(A) One Christmas was so much like the other, in those years around the sea-town corner now out of all sound except the distant speaking of the voices I sometimes hear a moment before sleep, that I can never remember whether it snowed for six days and six nights when I was twelve or whether it snowed for twelve days and twelve nights when I was six.
(B) For dinner we had turkey and blazing pudding, and after dinner the Uncles sat in front of the fire, loosened all buttons, put their large moist hands over their watch chains, groaned a little and slept. Mothers, aunts and sisters scuttled to and fro, bearing tureens.
(C) It was on the afternoon of the day of Christmas Eve, and I was in Mrs Prothero's garden, waiting for cats, with her son Jim. It was snowing. It was always snowing at Christmas. December, in my memory, is white as Lapland, though there were no reindeers. But there were cats.
(D) And I remember that we went singing carols once, when there wasn't the shaving of a moon to light the flying streets. At the end of a long road was a drive that led to a large house, and we stumbled up the darkness of the drive that night…
(E) And on Christmas morning, with dog-disturbing whistle and sugar fags, I would scour the swathed town for the news of the little world, and find always a dead bird by the Post Office or the white deserted swings; perhaps a robin, all but one of his fires out. Men and women wading, scooping back from chapel,with taproom noses and wind-bussed cheeks, all albinos, huddled their stiff black jarring feathers against the irreligious snow.
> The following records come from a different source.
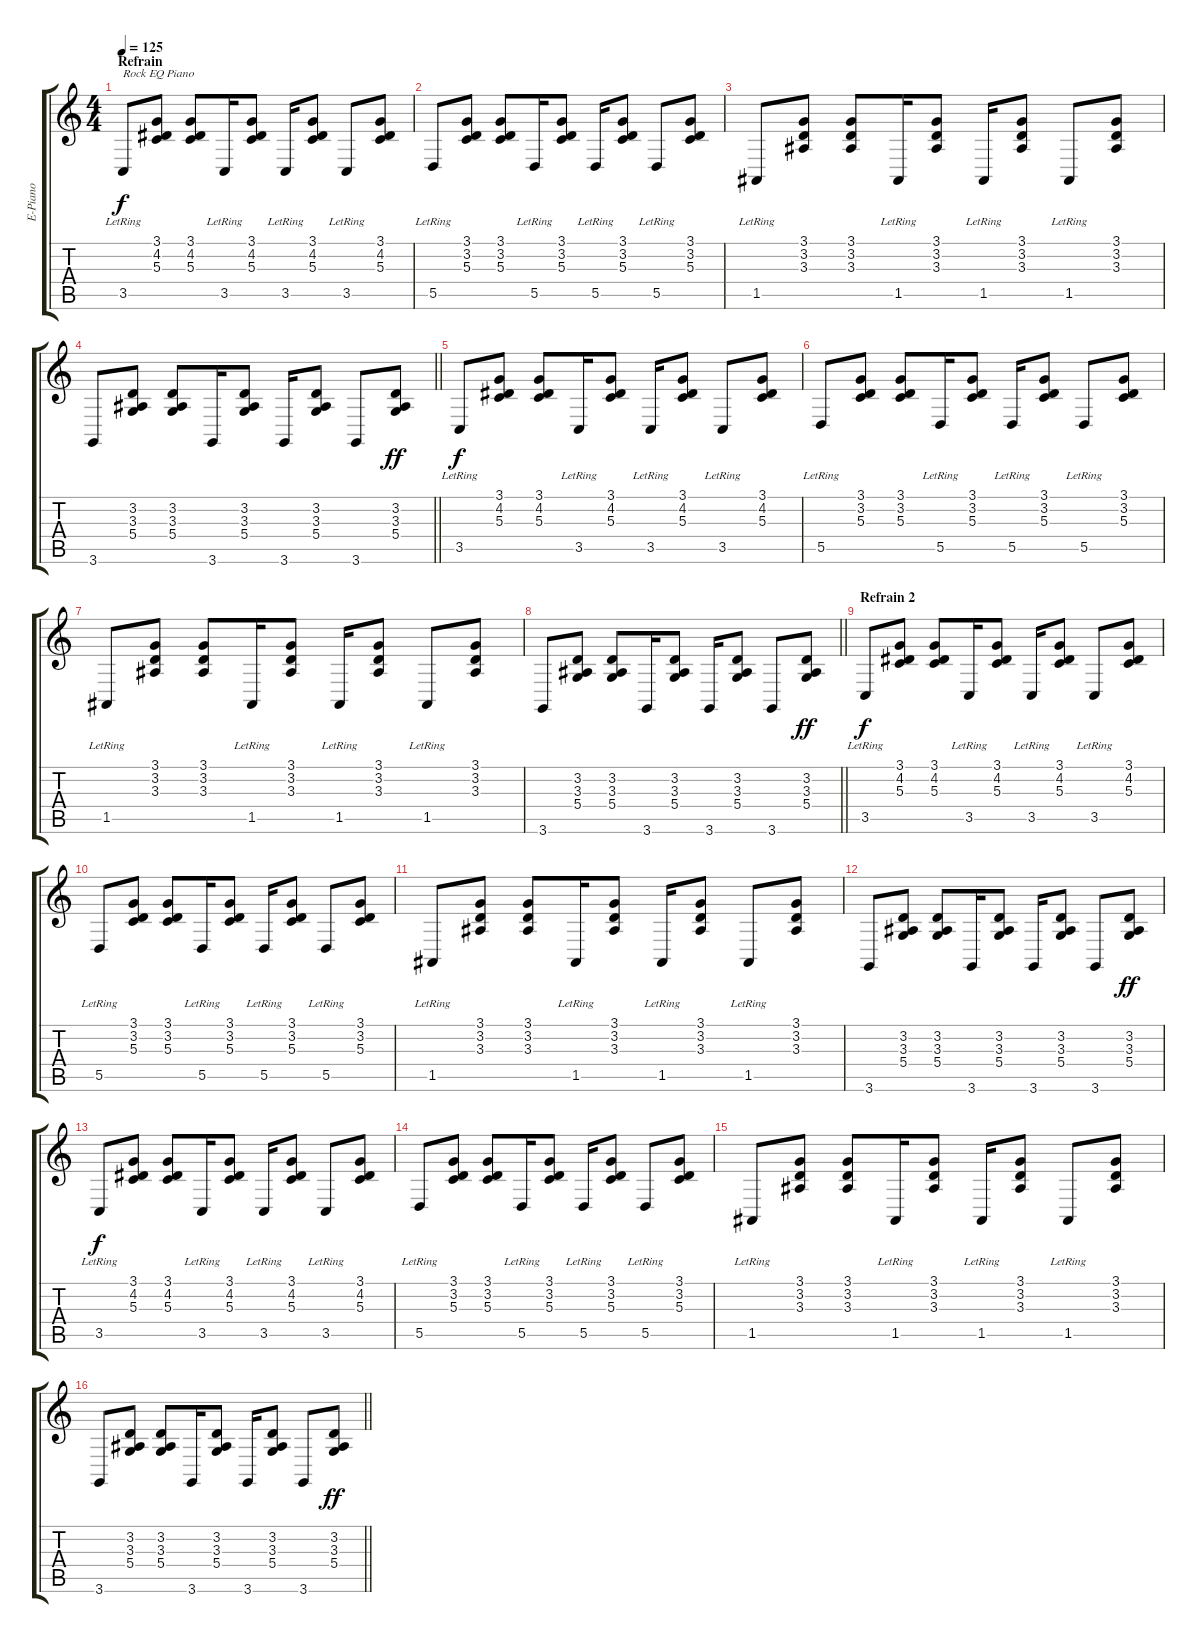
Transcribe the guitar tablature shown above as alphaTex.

\track ("E-Piano" "E-Piano") {instrument harpsichord}
\staff {score tabs}
\tuning (E4 B3 G3 D3 A2 E2) {hide}
\ts (4 4)
\section ("" "Refrain")
\tempo 125
\clef g2
\ks c
3.5{lr}.8{txt "Rock EQ Piano " dy f volume 13} (3.1 4.2 5.3).8 (3.1 4.2 5.3).8 3.5{lr}.16 (3.1 4.2 5.3).8 3.5{lr}.16 (3.1 4.2 5.3).8 3.5{lr}.8 (3.1 4.2 5.3).8 |
5.5{lr}.8 (3.1 3.2 5.3).8 (3.1 3.2 5.3).8 5.5{lr}.16 (3.1 3.2 5.3).8 5.5{lr}.16 (3.1 3.2 5.3).8 5.5{lr}.8 (3.1 3.2 5.3).8 |
1.5{lr}.8 (3.1 3.2 3.3).8 (3.1 3.2 3.3).8 1.5{lr}.16 (3.1 3.2 3.3).8 1.5{lr}.16 (3.1 3.2 3.3).8 1.5{lr}.8 (3.1 3.2 3.3).8 |
\barLineRight lightlight
3.6.8 (3.2 3.3 5.4).8 (3.2 3.3 5.4).8 3.6.16 (3.2 3.3 5.4).8 3.6.16 (3.2 3.3 5.4).8 3.6.8 (3.2 3.3 5.4).8{dy ff} |
3.5{lr}.8{dy f} (3.1 4.2 5.3).8 (3.1 4.2 5.3).8 3.5{lr}.16 (3.1 4.2 5.3).8 3.5{lr}.16 (3.1 4.2 5.3).8 3.5{lr}.8 (3.1 4.2 5.3).8 |
5.5{lr}.8 (3.1 3.2 5.3).8 (3.1 3.2 5.3).8 5.5{lr}.16 (3.1 3.2 5.3).8 5.5{lr}.16 (3.1 3.2 5.3).8 5.5{lr}.8 (3.1 3.2 5.3).8 |
1.5{lr}.8 (3.1 3.2 3.3).8 (3.1 3.2 3.3).8 1.5{lr}.16 (3.1 3.2 3.3).8 1.5{lr}.16 (3.1 3.2 3.3).8 1.5{lr}.8 (3.1 3.2 3.3).8 |
\barLineRight lightlight
3.6.8 (3.2 3.3 5.4).8 (3.2 3.3 5.4).8 3.6.16 (3.2 3.3 5.4).8 3.6.16 (3.2 3.3 5.4).8 3.6.8 (3.2 3.3 5.4).8{dy ff} |
\section ("" "Refrain 2")
3.5{lr}.8{dy f} (3.1 4.2 5.3).8 (3.1 4.2 5.3).8 3.5{lr}.16 (3.1 4.2 5.3).8 3.5{lr}.16 (3.1 4.2 5.3).8 3.5{lr}.8 (3.1 4.2 5.3).8 |
5.5{lr}.8 (3.1 3.2 5.3).8 (3.1 3.2 5.3).8 5.5{lr}.16 (3.1 3.2 5.3).8 5.5{lr}.16 (3.1 3.2 5.3).8 5.5{lr}.8 (3.1 3.2 5.3).8 |
1.5{lr}.8 (3.1 3.2 3.3).8 (3.1 3.2 3.3).8 1.5{lr}.16 (3.1 3.2 3.3).8 1.5{lr}.16 (3.1 3.2 3.3).8 1.5{lr}.8 (3.1 3.2 3.3).8 |
3.6.8 (3.2 3.3 5.4).8 (3.2 3.3 5.4).8 3.6.16 (3.2 3.3 5.4).8 3.6.16 (3.2 3.3 5.4).8 3.6.8 (3.2 3.3 5.4).8{dy ff} |
3.5{lr}.8{dy f} (3.1 4.2 5.3).8 (3.1 4.2 5.3).8 3.5{lr}.16 (3.1 4.2 5.3).8 3.5{lr}.16 (3.1 4.2 5.3).8 3.5{lr}.8 (3.1 4.2 5.3).8 |
5.5{lr}.8 (3.1 3.2 5.3).8 (3.1 3.2 5.3).8 5.5{lr}.16 (3.1 3.2 5.3).8 5.5{lr}.16 (3.1 3.2 5.3).8 5.5{lr}.8 (3.1 3.2 5.3).8 |
1.5{lr}.8 (3.1 3.2 3.3).8 (3.1 3.2 3.3).8 1.5{lr}.16 (3.1 3.2 3.3).8 1.5{lr}.16 (3.1 3.2 3.3).8 1.5{lr}.8 (3.1 3.2 3.3).8 |
\barLineRight lightlight
3.6.8 (3.2 3.3 5.4).8 (3.2 3.3 5.4).8 3.6.16 (3.2 3.3 5.4).8 3.6.16 (3.2 3.3 5.4).8 3.6.8 (3.2 3.3 5.4).8{dy ff}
(F) In the rich and heavy afternoon, the Uncles breathing like dolphins and the snow descending, I would sit among festoons and Chinese lanterns and nibble dates and try to make a model man-o'-war, following the
Instructions for Little Engineers, and produce what might be mistaken for a sea-going tramcar. Or I would go out, my bright new boots squeaking, into the white world, on to the seaward hill, to call on Jim and Dan and Jack and to pad through the still streets, leaving huge, deep footprints on the hidden
pavements.
(G) Always on Christmas night there was music. An uncle played the fiddle, a cousin sang "Cherry Ripe,"
and another uncle sang "Drake's Drum." It was very warm in the little house. Auntie Hannah, who had got on
to the parsnip wine, sang a song about Bleeding Hearts and Death, and then another in which she said her heart was like a Bird's Nest; and then everybody laughed again; and then I went to bed.
(H) And then, at tea the recovered Uncles would be jolly; and the ice cake loomed in the centre of the table like a marble grave. Auntie Hannah laced her tea with rum, because it was only once a year.